Note : 9/10
Le cinéma ultra-contemporain semble totalement obsédé par le dualisme fiction / réalité, ou plutôt fiction / documentaire, et se renouvelle en profondeur tout en jouant sur ces paradoxes et ces ambiguïtés.
2 directions nous ont récemment été montrées :
1/ la première, c'est Cloverfield. Le film se veut être les rushes bruts et ultra-réalistes d'une caméra amateur alors qu'une catastrophe absolument improbable (un monstre géant) détruit New-York.
2/ la deuxième, c'est Redacted. Le film part d'un événement réel (la guerre en Irak) et juxtapose des formes d'images contemporaines (caméscope, YouTube, blogs, etc.) empêchant toute intelligence d'ensemble et mettant au second plan "l'art de la mise en scène".
Gomorra du réalisateur italien Matteo Garrone est assurément plus proche de Redacted : il part lui aussi d'une situation malheureusement réelle, l'emprise de la Camorra sur Naples et sa région ; il fragmente lui aussi les points de vue ; il cherche à rendre le "réel" dans sa force primitive en flirtant avec les techniques documentaires.
Malgré cela, Gomorra est plus esthétique que Redacted car il ne refuse ni une certaine poésie tragique, ni une tension dramatique allant crescendo (procurée par les destins croisés de protagonistes archétypaux mais aussi et surtout par un sentiment de peur).
Gomorra est intéressant à tant de titres qu'il sera difficile de tous les évoquer, mais je vais faire de mon mieux !
-- d'un point de vue purement sociologique, le film a le mérite d'aider à comprendre comment toute une société parallèle peut fonctionner sous l'emprise de la mafia.

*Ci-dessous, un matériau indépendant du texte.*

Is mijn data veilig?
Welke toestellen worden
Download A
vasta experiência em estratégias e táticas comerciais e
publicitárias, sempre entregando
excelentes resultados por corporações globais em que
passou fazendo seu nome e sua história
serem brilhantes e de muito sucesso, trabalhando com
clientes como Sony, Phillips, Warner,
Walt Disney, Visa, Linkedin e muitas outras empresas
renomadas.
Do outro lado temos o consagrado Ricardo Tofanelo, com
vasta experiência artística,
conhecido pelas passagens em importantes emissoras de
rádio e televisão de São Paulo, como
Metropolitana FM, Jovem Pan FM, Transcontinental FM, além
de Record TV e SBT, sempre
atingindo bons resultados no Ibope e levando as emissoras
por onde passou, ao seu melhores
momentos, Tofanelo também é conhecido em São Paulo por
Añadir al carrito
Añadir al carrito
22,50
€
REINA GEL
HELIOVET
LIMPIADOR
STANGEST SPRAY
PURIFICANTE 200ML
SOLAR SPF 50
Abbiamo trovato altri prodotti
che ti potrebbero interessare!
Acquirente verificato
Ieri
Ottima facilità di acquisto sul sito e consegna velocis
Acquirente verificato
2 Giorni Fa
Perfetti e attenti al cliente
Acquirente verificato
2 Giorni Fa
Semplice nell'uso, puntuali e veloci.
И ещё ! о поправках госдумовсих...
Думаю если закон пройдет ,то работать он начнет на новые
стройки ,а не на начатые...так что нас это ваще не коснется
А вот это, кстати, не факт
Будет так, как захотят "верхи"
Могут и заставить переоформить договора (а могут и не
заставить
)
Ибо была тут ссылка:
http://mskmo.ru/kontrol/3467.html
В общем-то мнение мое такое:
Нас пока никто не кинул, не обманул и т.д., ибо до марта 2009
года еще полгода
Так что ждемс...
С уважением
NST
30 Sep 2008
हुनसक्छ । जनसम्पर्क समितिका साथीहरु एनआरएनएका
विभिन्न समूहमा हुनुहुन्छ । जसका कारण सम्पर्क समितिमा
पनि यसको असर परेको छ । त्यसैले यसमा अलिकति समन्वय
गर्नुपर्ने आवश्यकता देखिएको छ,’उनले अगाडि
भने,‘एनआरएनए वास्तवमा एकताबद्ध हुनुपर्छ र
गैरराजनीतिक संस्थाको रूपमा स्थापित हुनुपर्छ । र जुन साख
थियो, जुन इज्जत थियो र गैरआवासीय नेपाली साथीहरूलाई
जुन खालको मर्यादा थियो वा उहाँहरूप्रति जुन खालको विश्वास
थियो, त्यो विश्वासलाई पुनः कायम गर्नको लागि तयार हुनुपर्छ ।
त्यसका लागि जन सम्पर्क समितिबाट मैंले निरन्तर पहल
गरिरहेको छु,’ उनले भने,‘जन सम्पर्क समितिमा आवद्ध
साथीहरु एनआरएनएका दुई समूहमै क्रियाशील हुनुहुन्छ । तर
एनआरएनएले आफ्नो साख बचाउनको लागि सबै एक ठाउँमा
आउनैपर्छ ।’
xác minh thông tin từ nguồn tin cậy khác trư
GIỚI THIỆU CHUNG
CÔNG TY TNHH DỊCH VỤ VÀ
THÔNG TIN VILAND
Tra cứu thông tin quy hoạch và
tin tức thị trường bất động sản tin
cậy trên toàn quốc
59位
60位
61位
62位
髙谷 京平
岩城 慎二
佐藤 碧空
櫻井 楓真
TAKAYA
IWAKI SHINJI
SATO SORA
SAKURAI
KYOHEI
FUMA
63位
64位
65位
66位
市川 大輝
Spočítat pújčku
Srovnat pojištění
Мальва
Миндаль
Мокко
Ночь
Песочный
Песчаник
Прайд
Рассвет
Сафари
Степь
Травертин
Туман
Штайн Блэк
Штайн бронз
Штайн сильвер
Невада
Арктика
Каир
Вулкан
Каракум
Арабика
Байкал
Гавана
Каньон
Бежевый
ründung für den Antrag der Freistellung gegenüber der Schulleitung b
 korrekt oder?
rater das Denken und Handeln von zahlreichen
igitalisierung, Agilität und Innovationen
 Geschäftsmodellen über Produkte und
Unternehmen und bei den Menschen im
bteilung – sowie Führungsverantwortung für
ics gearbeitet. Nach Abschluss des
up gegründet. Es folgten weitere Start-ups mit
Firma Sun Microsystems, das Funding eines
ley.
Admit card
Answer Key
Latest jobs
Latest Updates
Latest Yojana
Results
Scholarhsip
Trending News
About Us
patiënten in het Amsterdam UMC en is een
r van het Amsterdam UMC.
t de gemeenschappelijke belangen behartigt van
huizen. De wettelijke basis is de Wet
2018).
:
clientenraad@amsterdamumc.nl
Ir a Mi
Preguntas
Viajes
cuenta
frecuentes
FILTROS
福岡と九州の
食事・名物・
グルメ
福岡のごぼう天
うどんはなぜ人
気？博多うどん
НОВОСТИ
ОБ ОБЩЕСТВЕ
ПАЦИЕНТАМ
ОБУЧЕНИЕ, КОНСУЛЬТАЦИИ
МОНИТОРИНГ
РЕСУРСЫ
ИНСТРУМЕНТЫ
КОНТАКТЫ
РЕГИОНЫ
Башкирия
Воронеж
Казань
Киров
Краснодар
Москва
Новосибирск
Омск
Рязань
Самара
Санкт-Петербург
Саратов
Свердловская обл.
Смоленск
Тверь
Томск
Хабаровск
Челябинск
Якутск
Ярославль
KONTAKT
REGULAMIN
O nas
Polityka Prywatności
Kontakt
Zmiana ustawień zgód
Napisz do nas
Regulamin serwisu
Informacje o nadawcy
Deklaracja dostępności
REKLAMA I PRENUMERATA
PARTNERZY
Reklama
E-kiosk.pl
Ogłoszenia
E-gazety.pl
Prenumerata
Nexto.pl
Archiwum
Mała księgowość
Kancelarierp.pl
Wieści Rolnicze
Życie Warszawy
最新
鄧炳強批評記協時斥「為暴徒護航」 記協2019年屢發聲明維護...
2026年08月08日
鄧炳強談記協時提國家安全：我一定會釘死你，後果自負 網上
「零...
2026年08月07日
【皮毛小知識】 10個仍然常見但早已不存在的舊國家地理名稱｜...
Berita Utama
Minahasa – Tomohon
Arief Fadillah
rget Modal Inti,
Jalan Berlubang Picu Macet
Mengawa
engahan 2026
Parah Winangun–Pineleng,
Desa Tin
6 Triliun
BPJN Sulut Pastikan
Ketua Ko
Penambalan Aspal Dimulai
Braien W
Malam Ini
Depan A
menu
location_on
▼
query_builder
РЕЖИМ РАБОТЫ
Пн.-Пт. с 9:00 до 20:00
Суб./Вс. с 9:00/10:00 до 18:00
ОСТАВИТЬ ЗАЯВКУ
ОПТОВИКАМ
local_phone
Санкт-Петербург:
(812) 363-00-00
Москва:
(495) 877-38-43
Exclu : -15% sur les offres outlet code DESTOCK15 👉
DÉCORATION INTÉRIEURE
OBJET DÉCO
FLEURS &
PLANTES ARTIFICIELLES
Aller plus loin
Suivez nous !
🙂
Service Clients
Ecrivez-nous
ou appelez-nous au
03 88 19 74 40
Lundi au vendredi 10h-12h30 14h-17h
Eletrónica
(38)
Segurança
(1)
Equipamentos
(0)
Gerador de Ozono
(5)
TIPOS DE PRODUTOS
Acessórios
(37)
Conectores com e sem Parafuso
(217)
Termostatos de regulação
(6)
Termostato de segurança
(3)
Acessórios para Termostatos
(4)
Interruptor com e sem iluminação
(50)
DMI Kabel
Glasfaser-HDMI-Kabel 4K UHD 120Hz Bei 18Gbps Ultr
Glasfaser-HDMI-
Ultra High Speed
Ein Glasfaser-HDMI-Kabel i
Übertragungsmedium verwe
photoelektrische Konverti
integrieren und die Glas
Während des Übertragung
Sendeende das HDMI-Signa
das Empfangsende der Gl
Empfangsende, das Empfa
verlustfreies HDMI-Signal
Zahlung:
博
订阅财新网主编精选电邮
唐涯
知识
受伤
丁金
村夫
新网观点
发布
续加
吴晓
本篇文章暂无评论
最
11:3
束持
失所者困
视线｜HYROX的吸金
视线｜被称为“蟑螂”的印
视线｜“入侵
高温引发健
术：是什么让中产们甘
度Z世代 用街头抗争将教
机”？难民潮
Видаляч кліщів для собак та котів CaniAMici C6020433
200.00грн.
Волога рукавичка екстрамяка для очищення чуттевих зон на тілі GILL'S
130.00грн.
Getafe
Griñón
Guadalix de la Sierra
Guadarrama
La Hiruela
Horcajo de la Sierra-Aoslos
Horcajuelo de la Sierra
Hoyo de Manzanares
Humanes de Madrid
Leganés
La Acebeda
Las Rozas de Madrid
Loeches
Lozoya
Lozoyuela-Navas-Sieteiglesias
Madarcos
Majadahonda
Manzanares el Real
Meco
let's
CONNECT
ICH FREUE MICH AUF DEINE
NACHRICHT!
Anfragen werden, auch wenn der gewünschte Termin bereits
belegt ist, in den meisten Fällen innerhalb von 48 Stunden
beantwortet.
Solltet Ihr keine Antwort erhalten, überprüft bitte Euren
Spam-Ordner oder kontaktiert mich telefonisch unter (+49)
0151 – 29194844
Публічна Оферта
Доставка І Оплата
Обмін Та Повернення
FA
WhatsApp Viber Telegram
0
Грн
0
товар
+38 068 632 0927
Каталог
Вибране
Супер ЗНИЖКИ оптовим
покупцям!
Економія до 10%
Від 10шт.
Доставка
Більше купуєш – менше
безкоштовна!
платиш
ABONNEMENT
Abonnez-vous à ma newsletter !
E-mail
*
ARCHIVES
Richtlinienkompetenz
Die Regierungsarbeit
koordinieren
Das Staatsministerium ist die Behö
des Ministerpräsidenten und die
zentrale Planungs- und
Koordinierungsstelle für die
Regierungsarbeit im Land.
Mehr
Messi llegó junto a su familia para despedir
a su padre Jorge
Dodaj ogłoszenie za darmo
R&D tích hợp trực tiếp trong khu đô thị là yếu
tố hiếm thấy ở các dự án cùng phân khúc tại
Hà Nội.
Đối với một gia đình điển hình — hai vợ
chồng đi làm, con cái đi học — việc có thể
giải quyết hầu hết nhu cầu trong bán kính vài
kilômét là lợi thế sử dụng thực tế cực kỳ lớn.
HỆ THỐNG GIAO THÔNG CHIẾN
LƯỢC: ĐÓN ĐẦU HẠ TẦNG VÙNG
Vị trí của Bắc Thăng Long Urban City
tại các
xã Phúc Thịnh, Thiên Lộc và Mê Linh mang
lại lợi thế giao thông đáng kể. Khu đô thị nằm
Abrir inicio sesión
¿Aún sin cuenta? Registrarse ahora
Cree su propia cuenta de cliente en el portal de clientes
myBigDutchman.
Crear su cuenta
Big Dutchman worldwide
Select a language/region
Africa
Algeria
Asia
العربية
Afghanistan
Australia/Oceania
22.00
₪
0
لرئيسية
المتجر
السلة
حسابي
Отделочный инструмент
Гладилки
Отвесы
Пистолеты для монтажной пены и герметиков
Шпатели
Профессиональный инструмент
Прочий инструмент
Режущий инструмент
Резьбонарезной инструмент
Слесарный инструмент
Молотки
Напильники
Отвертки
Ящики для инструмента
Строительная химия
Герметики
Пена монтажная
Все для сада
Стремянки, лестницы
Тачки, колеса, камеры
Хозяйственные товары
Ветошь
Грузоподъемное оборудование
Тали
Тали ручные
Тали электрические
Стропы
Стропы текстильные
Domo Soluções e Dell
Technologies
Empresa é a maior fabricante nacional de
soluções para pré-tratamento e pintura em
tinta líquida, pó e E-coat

Le monde normal n'est quasiment jamais présent, toute la vie de la communauté est organisée selon des règles propres. C'est à peine si, à un moment donné, une descente de police amène fugitivement la norme dans les quartiers.
-- Gomorra illustre magistralement comment toute cette organisation est mise au service d'une économie souterraine. Celle-ci est protéiforme : la mode (avec ses usines textiles qui emploient Africains, Chinois, Européens de l'Est), le traitement des déchets, le bâtiment et, bien sûr, la drogue et les armes à feu. Ayant intégré tous les modes de fonctionnement du libéralisme économique, la mafia les réadapte à sa sauce.
-- l'oeuvre de Garrone montre aussi comment la mafia n'est pas seulement une affaire "d'hommes" mais implique aussi femmes et enfants. En tant que victimes bien sûr, puisque le code d'honneur semble rompu (les assassinats n’épargnent personne), mais aussi en tant que participants volontaires (parfois zélés) au système. L'appât du gain, plus encore la fascination pour la violence, font de la "reproduction" bourdieusienne une réalité incontestable et ce, dès le plus jeune âge.
Il serait toutefois injuste de ne faire de Gomorra qu'un témoignage sur une situation politique. Ce serait précisément le réduire à sa dimension documentaire, ce qu'il est indubitablement à certains égards, mais en occultant tout le travail purement cinématographique de Matteo Garrone.
Certains jugeront peut-être que le film manque "d'intrigue" et n'est pas suffisamment ramassé autour de personnages centraux. De mon point de vue, c’est précisément cela qui contribue à sa force : les lignes narratives se croisent, s’emmêlent et finissent par constituer des variations sur un même thème. Qui plus est, chaque histoire procure parallèlement, et simultanément, le même sentiment de menace et d’angoisse, d’abord diffus et lancinant, ensuite omniprésent.
La mort rôde et peut surgir à tout moment, à tel point que les personnages prennent parfois la dimension de héros (ou anti-héros) tragiques, écrasés par un destin qui les dépasse alors qu’ils se croient maîtres de leurs actions.
C’est dans cette tension nerveuse permanente, que le spectateur supporte presque à son corps défendant, que Gomorra livre son impact maximal et devient assurément l’un des meilleurs films de l’année 2008.